I apologise for saying this but your post is mostly rubbish. Whoever informed you about solicitors knows not of what they speak. Just how do solicitors set you up with everything? I have never known of one to "set you" up with a house. You would need one when conveying real estate but it's highly one would "set you up". And please explain how they are setting you up with your job. What is it they're doing for you?


----------



## franer (Oct 5, 2010)

Auld Yin said:


> I apologise for saying this but your post is mostly rubbish. Whoever informed you about solicitors knows not of what they speak. Just how do solicitors set you up with everything? I have never known of one to "set you" up with a house. You would need one when conveying real estate but it's highly one would "set you up". And please explain how they are setting you up with your job. What is it they're doing for you?

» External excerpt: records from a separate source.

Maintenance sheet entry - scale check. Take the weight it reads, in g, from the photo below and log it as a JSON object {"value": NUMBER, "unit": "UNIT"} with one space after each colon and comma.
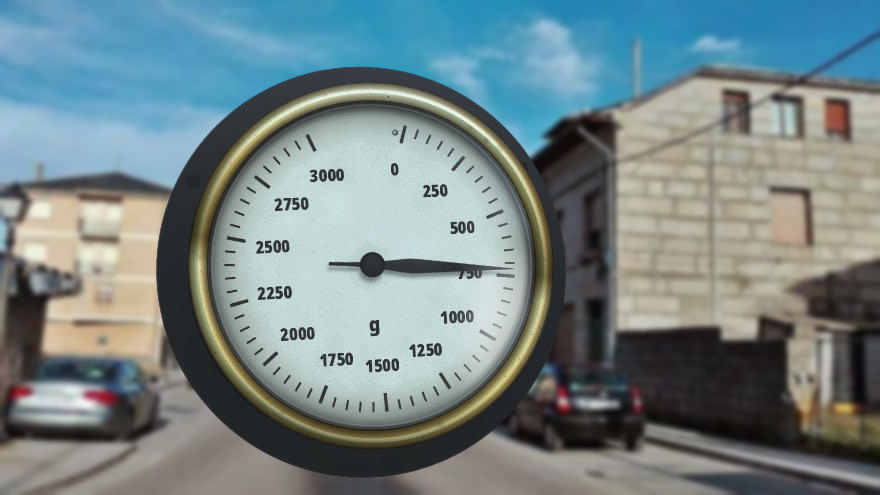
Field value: {"value": 725, "unit": "g"}
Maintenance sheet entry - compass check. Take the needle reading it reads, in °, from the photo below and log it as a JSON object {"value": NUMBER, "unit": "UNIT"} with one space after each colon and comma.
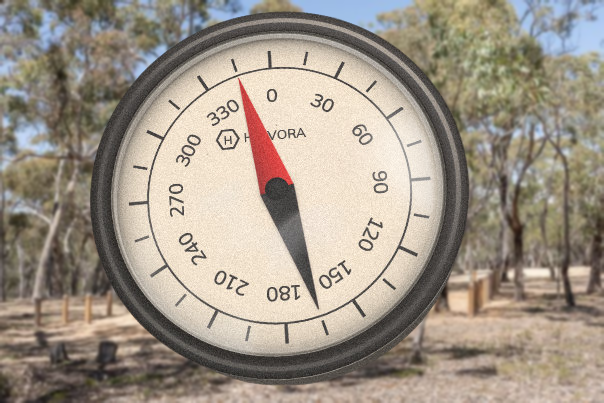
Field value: {"value": 345, "unit": "°"}
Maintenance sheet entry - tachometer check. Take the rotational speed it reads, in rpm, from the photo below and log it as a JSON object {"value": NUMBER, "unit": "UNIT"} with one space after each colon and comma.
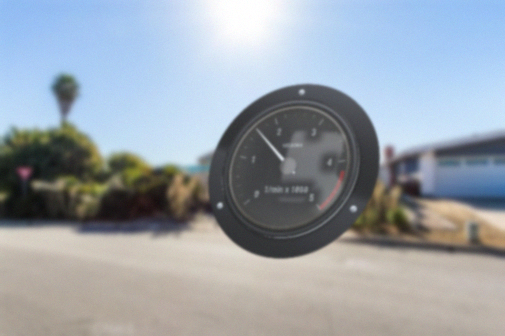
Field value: {"value": 1600, "unit": "rpm"}
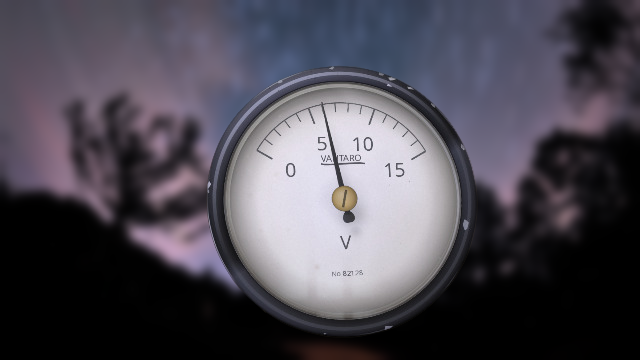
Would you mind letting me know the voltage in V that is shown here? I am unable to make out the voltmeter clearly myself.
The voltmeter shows 6 V
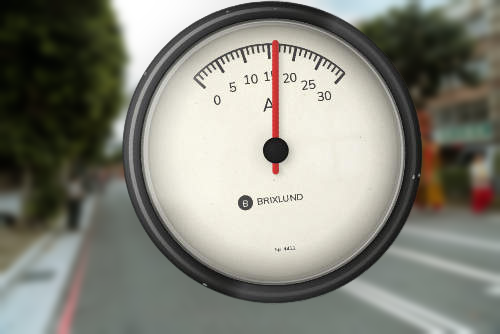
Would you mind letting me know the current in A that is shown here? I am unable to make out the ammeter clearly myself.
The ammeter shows 16 A
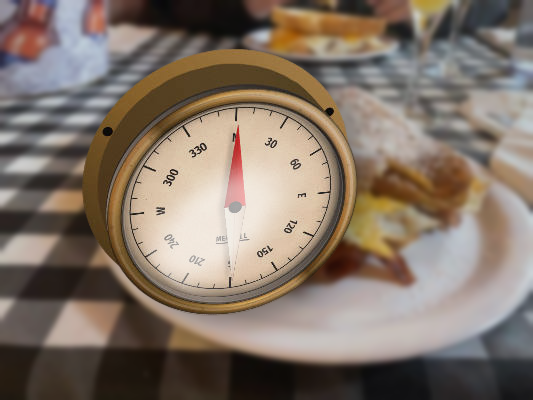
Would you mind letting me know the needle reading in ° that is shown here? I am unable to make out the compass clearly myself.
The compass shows 0 °
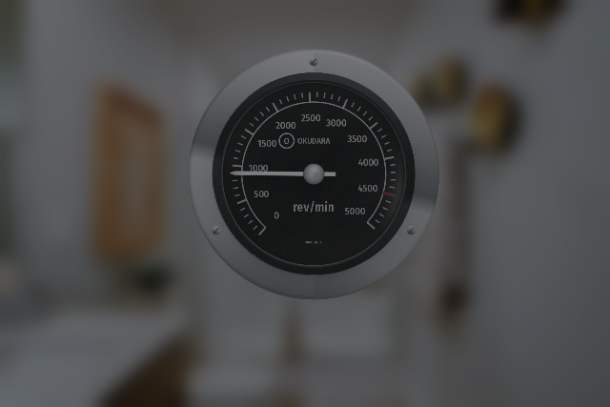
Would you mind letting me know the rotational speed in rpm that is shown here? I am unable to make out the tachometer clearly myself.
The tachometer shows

I think you are living back in the dark ages my solicitor has house hunted job hunted and is looking for schools for our kids this is what we are paying for, i think you were not looking in the right places, this is not to say we will like what we see but its a start, you must of had a lot of problems are you ok

Fran


----------



## Auld Yin (Mar 10, 2009)

franer said:


> I think you are living back in the dark ages my solicitor has house hunted job hunted and is looking for schools for our kids this is what we are paying for, i think you were not looking in the right places, this is not to say we will like what we see but its a start, you must of had a lot of problems are you ok
> 
> Fran


I have lived in Canada for 45 years and in my work have had countless engagements with solicitors. There are a few involved in immigration but I wouldn't trust any of them to the end of my nose. I would never counsel anyone to use any type of immigration consultants. They are renowned for parting gullible people from their funds and doing very little for them. If you are pleased with the one you're using then so be it.
The application process/forms are easy to complete by oneself.


----------